__Your assignment__:
What is needed is an exact copy of the records below, without the pictures.

__Data for processing__:
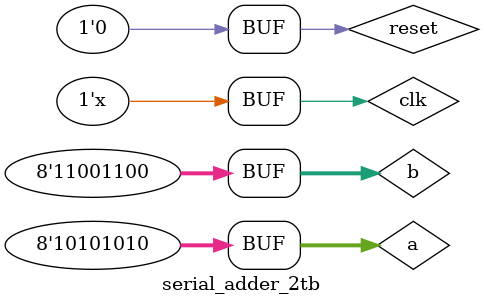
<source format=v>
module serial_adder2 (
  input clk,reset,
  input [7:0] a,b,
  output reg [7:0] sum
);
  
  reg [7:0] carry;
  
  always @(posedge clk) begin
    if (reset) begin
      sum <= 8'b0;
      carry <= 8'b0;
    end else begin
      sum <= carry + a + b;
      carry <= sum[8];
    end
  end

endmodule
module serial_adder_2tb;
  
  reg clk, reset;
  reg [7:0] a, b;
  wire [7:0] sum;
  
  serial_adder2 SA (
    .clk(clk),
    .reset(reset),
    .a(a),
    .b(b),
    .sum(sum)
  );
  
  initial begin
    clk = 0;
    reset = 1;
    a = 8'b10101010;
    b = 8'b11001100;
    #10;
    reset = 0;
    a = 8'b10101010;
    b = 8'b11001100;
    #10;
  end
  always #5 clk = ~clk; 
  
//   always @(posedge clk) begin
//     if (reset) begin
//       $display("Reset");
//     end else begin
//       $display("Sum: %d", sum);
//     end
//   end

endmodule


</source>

__Answer section__:
<source format=v>
module serial_adder2 (
  input clk,reset,
  input [7:0] a,b,
  output reg [7:0] sum
);
  
  reg [7:0] carry;
  
  always @(posedge clk) begin
    if (reset) begin
      sum <= 8'b0;
      carry <= 8'b0;
    end else begin
      sum <= carry + a + b;
      carry <= sum[8];
    end
  end

endmodule
module serial_adder_2tb;
  
  reg clk, reset;
  reg [7:0] a, b;
  wire [7:0] sum;
  
  serial_adder2 SA (
    .clk(clk),
    .reset(reset),
    .a(a),
    .b(b),
    .sum(sum)
  );
  
  initial begin
    clk = 0;
    reset = 1;
    a = 8'b10101010;
    b = 8'b11001100;
    #10;
    reset = 0;
    a = 8'b10101010;
    b = 8'b11001100;
    #10;
  end
  always #5 clk = ~clk; 
  
//   always @(posedge clk) begin
//     if (reset) begin
//       $display("Reset");
//     end else begin
//       $display("Sum: %d", sum);
//     end
//   end

endmodule


</source>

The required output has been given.